Even as India is being targeted for expanding coal usage for energy production, a Delhi-based green NGO today said that focusing only on coal and India is an “unnecessary distraction” and creating “bad blood” at the climate conference here and is a “well planned campaign”.The Centre for Science and Environment said that despite the ambitious plans of the Indian government on renewable energy, the campaign to bring the narrative that India is going to burn the world with coal is the “only negative counter narrative” but it will not help.
“We are disconcerted with the language being used here.Focusing on only coal and only India is an unnecessary distraction. It is creating a lot of bad blood in Paris.”It looks like a well planned campaign to ensure that the issue of carbon budget where one needs to take into account the historical responsibility of nations (on emissions) and equity issue in the climate debate here is being treated as obstruction. India’s entire focus on equity and common but differentiated responsibilities (CBDR), to counter that has been brought forward,” said CSE deputy director general Chandra Bhushan.

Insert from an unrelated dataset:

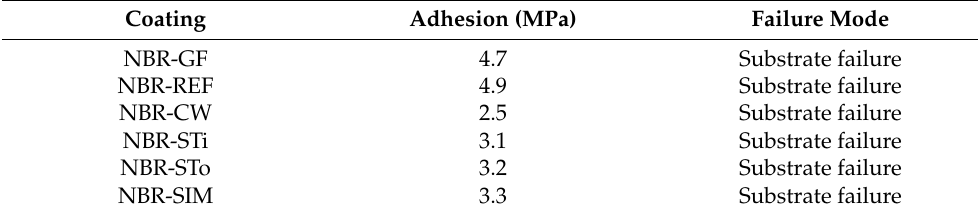
Table 5. Evaluation of the coating adhesion on concrete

Noting that he sees the narrative in closed rooms and in the western media, Bhushan said that India and coal are the talk of town.”I think there is no other issue to corner India than coal. This is quite clear. India has a very clear position on climate change that equity and CBDR is important. So to bring the narrative that India is going to burn the world with coal is the only negative counter narrative which is available,” he said.
The comments come in the back drop of US Secretary of State John Kerry’s remark that India will be a “challenge” at the Paris climate change conference.Bhushan said India should have put out its coal story in a lot better way than it has been doing till now.Hitting out at the US and other developed nations, Bhushan said that coal is being used and will continue to be used in both developed and developing nations.
“Coal is a major source of power sector in both developed and developing countries. The availability of gas in India and China is low, we have coal and we use it. But US has both gas and coal, 68 per cent depends on fossil fuel, 87 per cent of electricity in Australia comes from coal. Coal is a dominant source of energy across the world. It is not an Indian phenomenon or a Chinese phenomenon,” he said.Elaborating further, he said coal usage in US in 2014 is more than what it was in 1990 and asserted that US consumes more fossil fuel than ever before in its history.